L’Ape musicale

rivista di musica, arti, cultura

 

Šostakovič sotto assedio

  di Alberto Ponti

Oleg Caetani dirige la Sinfonia di Leningrado in una serata aperta con due rare perle di von Weber per orchestra e fagotto, solista Andrea Corsi

TORINO, 26 febbraio 2016 - Il grande pianista Sviatoslav Richter non aveva dubbi: dopo Beethoven, il massimo sinfonista della storia era il connazionale Dmitrij Šostakovič (1906-1975).

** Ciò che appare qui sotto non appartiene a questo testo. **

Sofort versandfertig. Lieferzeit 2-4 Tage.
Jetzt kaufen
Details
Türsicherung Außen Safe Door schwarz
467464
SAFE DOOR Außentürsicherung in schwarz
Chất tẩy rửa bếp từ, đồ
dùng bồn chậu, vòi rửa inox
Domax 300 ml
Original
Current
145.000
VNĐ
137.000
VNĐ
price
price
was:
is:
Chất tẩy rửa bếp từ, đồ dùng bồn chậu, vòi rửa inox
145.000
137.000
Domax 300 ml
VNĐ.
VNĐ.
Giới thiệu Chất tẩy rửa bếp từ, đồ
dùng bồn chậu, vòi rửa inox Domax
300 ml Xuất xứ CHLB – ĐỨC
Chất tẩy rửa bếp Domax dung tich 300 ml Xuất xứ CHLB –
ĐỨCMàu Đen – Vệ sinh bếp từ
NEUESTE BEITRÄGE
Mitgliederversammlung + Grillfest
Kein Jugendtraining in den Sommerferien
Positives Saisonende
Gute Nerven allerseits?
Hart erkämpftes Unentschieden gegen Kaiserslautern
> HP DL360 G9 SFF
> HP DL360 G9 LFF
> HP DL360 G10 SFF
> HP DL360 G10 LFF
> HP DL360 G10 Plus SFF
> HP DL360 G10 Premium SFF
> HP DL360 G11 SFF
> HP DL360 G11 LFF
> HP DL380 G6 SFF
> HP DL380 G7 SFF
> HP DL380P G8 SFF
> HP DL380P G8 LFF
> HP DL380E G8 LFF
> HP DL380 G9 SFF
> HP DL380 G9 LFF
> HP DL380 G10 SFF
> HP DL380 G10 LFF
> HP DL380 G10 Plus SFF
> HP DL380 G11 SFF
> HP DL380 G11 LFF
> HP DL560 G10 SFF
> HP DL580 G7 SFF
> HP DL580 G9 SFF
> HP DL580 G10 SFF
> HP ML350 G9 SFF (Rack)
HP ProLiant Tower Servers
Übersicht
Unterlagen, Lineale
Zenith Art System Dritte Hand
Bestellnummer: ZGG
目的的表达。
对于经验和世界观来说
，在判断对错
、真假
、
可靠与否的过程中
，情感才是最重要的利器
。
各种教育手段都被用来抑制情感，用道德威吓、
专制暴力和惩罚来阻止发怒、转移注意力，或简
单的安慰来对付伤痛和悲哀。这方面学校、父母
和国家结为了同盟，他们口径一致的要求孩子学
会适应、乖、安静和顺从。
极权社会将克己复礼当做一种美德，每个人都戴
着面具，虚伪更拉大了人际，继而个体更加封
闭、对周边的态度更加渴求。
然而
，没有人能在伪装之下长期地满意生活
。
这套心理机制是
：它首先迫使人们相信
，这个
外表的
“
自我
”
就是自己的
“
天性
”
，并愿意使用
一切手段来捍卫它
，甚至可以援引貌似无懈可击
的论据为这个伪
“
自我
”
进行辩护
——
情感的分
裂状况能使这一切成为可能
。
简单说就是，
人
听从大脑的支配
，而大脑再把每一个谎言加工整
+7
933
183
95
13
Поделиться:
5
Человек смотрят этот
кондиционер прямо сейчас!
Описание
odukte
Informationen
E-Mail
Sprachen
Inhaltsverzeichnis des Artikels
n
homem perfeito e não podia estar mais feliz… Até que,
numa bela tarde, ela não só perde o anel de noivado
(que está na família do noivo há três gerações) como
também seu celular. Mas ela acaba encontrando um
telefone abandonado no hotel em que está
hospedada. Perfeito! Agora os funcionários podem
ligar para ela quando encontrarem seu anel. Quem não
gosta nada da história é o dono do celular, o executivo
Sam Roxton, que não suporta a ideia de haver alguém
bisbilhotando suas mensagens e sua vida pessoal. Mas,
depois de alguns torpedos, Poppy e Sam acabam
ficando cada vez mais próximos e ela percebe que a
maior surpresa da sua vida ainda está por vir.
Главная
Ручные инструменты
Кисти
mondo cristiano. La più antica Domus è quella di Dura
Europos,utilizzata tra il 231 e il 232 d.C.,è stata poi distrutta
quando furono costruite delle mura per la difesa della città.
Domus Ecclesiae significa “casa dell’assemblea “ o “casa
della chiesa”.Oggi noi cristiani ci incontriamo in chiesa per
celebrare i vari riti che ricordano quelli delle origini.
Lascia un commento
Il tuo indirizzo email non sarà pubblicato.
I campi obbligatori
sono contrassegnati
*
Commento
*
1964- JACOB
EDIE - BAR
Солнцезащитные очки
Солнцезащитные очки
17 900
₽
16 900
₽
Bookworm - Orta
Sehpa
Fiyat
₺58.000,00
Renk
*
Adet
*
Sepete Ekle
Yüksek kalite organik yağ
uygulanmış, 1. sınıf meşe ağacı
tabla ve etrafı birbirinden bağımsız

Senza avventurarsi in classifiche rischiose, non si può comunque negare al compositore russo la palma di uno tra i più geniali musicisti del Novecento. La colossale settima sinfonia in do maggiore op. 60 Leningrado (1941), che si è potuta ascoltare dall’Orchestra Sinfonica Nazionale all’Auditorium Rai di Torino giovedì 25 e venerdì 26 gennaio sotto la bacchetta di Oleg Caetani, conferma tutta la forza visionaria del suo autore.

Le circostanze in cui nacque il lavoro sono molto note. Nell’estate del 1941 l’esercito tedesco invase l’Unione Sovietica, stringendo Leningrado in un drammatico assedio che durerà fino all’inizio del 1943. Šostakovič compose in quei mesi la sinfonia per celebrare l’eroica resistenza degli abitanti della sua città natale. Diffusa mediante microfilm all’estero, la partitura ebbe un enorme e immediato successo in tutto il mondo (diretta tra gli altri da Toscanini, Kussevitzki e Mitropoulos), da leggersi soprattutto in chiave politica e antinazista, tanto da far guadagnare al compositore la copertina della rivista statunitense Time nel luglio 1942.

Caetani dirige l’opera con grande raffinatezza timbrica, perseguita a partire dalla disposizione degli strumenti, collocando nel primo movimento parte degli ottoni sul fondo del palcoscenico ad enfatizzare l’effetto stereofonico durante il celebre crescendo che irrompe dopo l’esposizione a simboleggiare l’avanzata dell’esercito nemico, secondo alcuni, o la tenacia degli assediati, secondo altri. In un lavoro che più di altri dello stesso Šostakovič presenta una struttura di stampo mahleriano, l’intera orchestra è messa a dura prova da ottanta minuti di lavoro ininterrotto. Tutti i componenti del complesso della Rai assolvono egregiamente il proprio compito, suscitando scroscianti applausi del pubblico, alla fine dell’esecuzione, alle chiamate personali del direttore.

Altro merito di Caetani consiste nel dare il dovuto risalto all’ironia a volte amara del compositore sovietico, evidente soprattutto nei passi in cui ostenta un trionfalismo di pura facciata, senza tuttavia farne l’unica chiave di lettura del suo universo musicale, come è invece accaduto spesso in passato. Questa sinfonia è infatti opera sommamente ispirata, in cui i valori musicali sovrastano ogni altra considerazione ideologica o programmatica. Ecco allora emergere con chiarezza tutte le preziosità ritmiche racchiuse nello scherzo e nell’adagio centrali, oasi tra i due roboanti tempi estremi, anche se egualmente ricchi di contrasti che la sapienza direttoriale compone in una visione unitaria, suggellata dalle analogie tematiche presenti in tutta la partitura.

Una sala non numerosa ma entusiasta ha decretato il successo dell’esecuzione da parte di un’orchestra ormai di rilievo internazionale, come dimostrano le crescenti tournée all’estero e le collaborazioni con direttori di primissimo piano.

La serata si era aperta con due gradevolissime pagine per fagotto e orchestra di Carl Maria von Weber (1786-1826): l’Andante e Rondò all’ongarese op. 35 (1813) e il concerto in fa maggiore op. 75 (1811). Composizioni sospese tra classicismo e primo romanticismo biedermeier, magistralmente interpretate da Andrea Corsi, prima parte dell’orchestra, per una sera in veste di solista.